- _What the exercise asks_
For the data below, restate word for word only the lines from the line containing "Дитина сидить вдома" through the line containing "ся упрек и российским", both ends included.
(Data under study Opens)
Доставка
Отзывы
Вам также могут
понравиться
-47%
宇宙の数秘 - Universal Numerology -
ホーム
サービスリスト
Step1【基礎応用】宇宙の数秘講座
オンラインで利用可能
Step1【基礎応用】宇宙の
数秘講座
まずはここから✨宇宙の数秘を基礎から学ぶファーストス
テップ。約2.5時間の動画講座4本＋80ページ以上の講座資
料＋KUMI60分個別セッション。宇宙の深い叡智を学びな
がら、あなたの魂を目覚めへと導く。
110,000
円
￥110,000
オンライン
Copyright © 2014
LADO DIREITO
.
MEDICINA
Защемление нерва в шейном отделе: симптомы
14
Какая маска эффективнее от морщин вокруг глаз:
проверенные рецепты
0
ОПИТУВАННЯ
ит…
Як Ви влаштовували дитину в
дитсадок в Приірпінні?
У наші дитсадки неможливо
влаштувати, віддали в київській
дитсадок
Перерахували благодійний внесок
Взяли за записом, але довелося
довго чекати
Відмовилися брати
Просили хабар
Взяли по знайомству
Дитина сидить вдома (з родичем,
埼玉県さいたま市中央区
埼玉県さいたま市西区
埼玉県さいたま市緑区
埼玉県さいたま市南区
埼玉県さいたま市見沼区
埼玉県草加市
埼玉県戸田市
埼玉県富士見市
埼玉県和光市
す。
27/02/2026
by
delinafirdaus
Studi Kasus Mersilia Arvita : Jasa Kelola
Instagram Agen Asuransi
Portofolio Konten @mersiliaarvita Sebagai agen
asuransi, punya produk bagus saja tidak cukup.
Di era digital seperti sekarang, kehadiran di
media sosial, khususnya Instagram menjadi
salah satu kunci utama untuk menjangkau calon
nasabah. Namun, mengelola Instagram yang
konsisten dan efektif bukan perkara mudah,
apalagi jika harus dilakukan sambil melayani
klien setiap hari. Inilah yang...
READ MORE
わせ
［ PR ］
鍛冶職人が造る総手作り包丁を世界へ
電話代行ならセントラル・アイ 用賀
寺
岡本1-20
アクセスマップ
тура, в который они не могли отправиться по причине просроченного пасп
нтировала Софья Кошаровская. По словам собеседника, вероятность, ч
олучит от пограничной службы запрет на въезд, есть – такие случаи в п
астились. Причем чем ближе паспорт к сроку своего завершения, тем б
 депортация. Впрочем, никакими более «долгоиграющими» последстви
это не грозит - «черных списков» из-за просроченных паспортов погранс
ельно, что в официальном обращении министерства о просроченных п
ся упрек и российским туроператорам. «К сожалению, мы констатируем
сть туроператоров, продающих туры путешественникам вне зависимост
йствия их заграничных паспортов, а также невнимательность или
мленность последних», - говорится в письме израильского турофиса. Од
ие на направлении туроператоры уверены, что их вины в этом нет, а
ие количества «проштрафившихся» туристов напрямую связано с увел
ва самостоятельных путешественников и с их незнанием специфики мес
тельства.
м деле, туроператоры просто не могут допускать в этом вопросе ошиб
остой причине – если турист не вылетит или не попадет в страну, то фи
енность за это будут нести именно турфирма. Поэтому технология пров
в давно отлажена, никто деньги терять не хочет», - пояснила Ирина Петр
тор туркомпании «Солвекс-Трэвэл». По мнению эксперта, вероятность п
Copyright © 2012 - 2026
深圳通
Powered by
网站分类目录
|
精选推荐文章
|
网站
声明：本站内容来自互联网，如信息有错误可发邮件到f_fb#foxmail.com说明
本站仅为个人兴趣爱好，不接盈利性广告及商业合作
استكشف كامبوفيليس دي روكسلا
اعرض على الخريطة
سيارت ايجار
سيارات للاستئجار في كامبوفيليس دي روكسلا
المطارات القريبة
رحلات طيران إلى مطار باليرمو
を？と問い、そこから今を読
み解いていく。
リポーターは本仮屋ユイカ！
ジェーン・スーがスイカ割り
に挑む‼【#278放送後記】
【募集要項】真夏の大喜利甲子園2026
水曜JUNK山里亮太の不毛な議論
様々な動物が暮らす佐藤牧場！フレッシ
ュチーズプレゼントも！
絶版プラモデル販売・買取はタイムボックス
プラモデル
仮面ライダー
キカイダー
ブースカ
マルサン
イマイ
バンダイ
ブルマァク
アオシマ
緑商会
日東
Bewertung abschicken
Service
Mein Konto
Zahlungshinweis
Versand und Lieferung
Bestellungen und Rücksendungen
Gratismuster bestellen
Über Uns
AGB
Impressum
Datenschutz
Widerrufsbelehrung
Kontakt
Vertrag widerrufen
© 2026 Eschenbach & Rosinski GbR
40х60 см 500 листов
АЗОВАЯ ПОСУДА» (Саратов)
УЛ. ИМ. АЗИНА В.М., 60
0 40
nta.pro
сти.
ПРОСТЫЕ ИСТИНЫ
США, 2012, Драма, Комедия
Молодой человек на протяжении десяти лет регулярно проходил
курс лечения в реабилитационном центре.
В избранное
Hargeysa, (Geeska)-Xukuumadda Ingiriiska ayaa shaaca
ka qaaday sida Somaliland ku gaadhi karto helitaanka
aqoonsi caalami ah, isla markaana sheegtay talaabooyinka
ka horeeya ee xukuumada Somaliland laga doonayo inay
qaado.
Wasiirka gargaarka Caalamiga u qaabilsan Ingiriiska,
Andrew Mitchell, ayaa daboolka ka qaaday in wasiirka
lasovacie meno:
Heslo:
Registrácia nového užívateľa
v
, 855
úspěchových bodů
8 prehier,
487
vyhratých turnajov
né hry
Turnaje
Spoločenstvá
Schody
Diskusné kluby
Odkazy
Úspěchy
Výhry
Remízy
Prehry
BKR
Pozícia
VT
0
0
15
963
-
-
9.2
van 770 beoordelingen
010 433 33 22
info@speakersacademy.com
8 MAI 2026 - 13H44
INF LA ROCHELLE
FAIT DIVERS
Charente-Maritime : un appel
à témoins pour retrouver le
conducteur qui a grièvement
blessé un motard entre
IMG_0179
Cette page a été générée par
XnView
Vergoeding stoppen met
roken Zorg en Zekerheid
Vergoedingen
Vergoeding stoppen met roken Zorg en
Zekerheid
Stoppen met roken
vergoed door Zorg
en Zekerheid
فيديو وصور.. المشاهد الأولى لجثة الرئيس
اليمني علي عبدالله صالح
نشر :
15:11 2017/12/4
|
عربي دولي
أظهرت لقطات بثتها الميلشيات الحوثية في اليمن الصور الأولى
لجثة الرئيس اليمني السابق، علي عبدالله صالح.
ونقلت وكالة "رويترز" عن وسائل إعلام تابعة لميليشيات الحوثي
(Data under study Closes)
- _Result below_
Дитина сидить вдома (з родичем,
埼玉県さいたま市中央区
埼玉県さいたま市西区
埼玉県さいたま市緑区
埼玉県さいたま市南区
埼玉県さいたま市見沼区
埼玉県草加市
埼玉県戸田市
埼玉県富士見市
埼玉県和光市
す。
27/02/2026
by
delinafirdaus
Studi Kasus Mersilia Arvita : Jasa Kelola
Instagram Agen Asuransi
Portofolio Konten @mersiliaarvita Sebagai agen
asuransi, punya produk bagus saja tidak cukup.
Di era digital seperti sekarang, kehadiran di
media sosial, khususnya Instagram menjadi
salah satu kunci utama untuk menjangkau calon
nasabah. Namun, mengelola Instagram yang
konsisten dan efektif bukan perkara mudah,
apalagi jika harus dilakukan sambil melayani
klien setiap hari. Inilah yang...
READ MORE
わせ
［ PR ］
鍛冶職人が造る総手作り包丁を世界へ
電話代行ならセントラル・アイ 用賀
寺
岡本1-20
アクセスマップ
тура, в который они не могли отправиться по причине просроченного пасп
нтировала Софья Кошаровская. По словам собеседника, вероятность, ч
олучит от пограничной службы запрет на въезд, есть – такие случаи в п
астились. Причем чем ближе паспорт к сроку своего завершения, тем б
 депортация. Впрочем, никакими более «долгоиграющими» последстви
это не грозит - «черных списков» из-за просроченных паспортов погранс
ельно, что в официальном обращении министерства о просроченных п
ся упрек и российским туроператорам. «К сожалению, мы констатируем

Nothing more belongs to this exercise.